According to him, Butina made the decision to appeal the sentence on her own

WASHINGTON, May 16. /TASS/. The decision of Russian national Maria Butina to file an appeal against her 18-month sentence won’t necessarily allow her to walk free from prison earlier, but this will set a precedent in similar cases, her attorney Robert Driscoll told TASS.

"I don’t think it will get her out necessarily before she’s going to serve her time. But for future people it would essentially challenge the law," Driscoll said.

According to him, Butina made the decision to appeal the sentence on her own. "It’s Maria’s decision and we support her," the attorney said.

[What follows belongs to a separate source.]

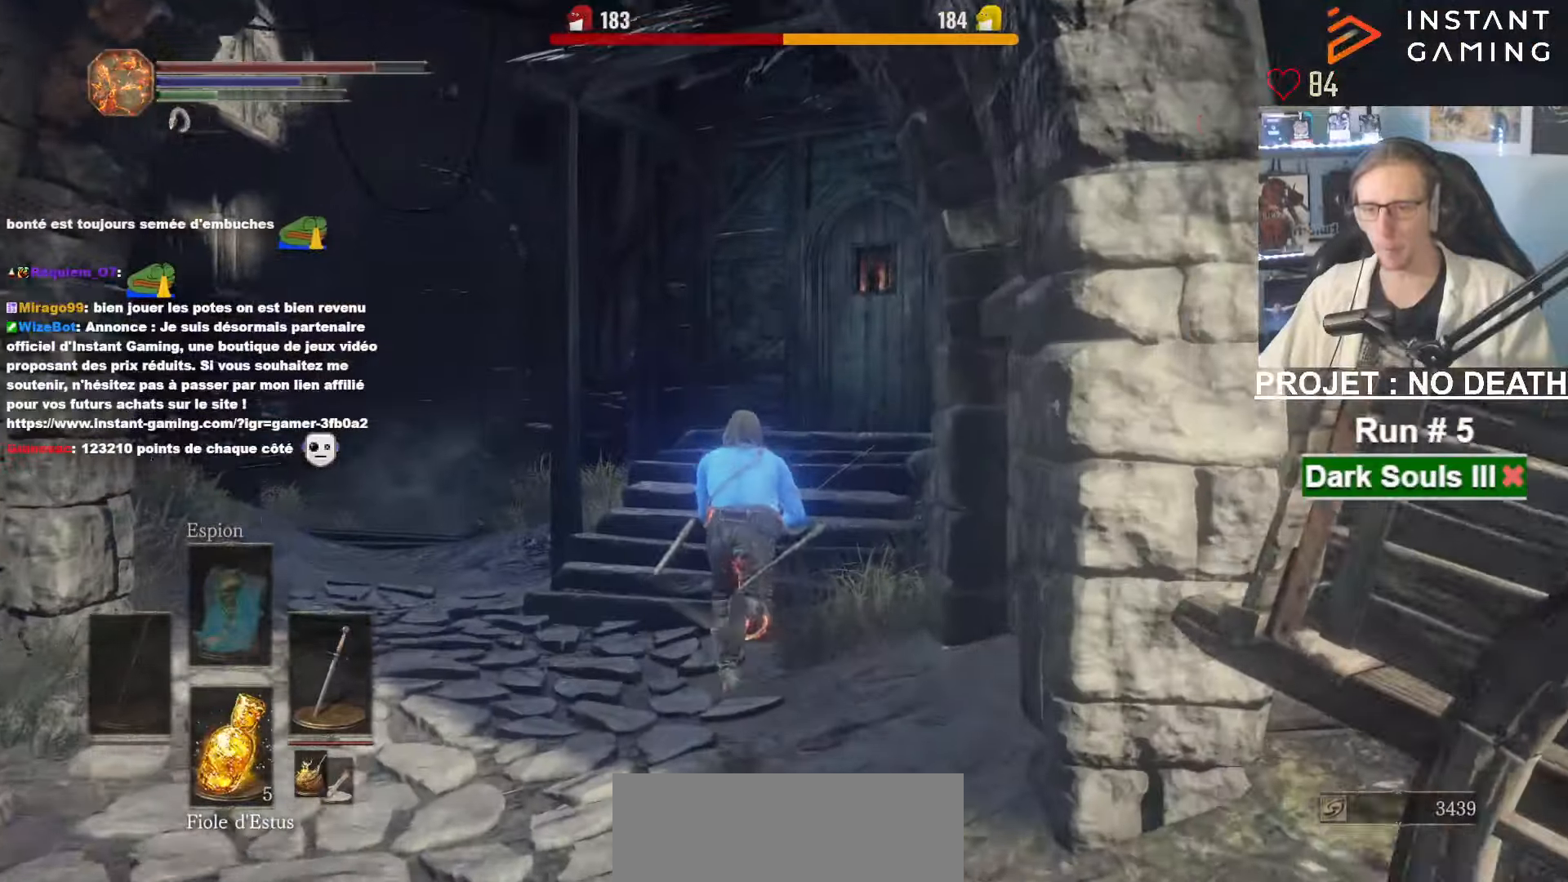
{"keys": ["space", "z"], "mouse": [], "events": []}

In December, US District Judge Tanya Chutkan noted that after reaching a plea agreement and pleading guilty Butina deprived herself of the right to lodge an appeal, but there was an exception. The attorney explained that this was related to the rights of foreign citizens, which are stipulated in the US Constitution. There is a possible legal argument that an appeal can be filed on certain constitutional grounds that are not available through a plea agreement, Driscoll explained.

However, "it will be weeks" before the appeals court starts considering the document.

Butina’s case

Maria Butina, 30, was arrested in Washington DC on July 15, 2018 - prior to the Helsinki meeting between Russian President Vladimir Putin and his US counterpart Donald Trump. The US Department of Justice said that she was suspected of acting "as an agent of Russia inside the United States by developing relationships with US persons and infiltrating organizations having influence in American politics, for the purpose of advancing the interests of the Russian Federation."

On December 13, Butina pleaded guilty to a conspiracy to violate the US law governing foreign agents operating in the country and signed a plea agreement. Butina had arrived in the United States for a course of studies. She did a master’s degree at American University, where she studied international relations.

Moscow insisted that Butina had been arrested on trumped-up charges and demanded her release.